Pull out each row below that contains the word "fazer". Treat uppercase and lowercase letters as different.

-- Opening Marker --

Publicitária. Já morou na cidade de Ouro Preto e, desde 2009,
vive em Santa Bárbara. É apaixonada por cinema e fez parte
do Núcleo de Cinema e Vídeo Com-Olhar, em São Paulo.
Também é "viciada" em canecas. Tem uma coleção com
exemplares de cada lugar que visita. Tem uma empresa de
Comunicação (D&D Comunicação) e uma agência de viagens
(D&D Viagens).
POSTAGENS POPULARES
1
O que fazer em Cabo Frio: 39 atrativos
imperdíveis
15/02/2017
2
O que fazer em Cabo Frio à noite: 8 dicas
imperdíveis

-- Closing Marker --

RESULT OF THE EXERCISE:
O que fazer em Cabo Frio: 39 atrativos
O que fazer em Cabo Frio à noite: 8 dicas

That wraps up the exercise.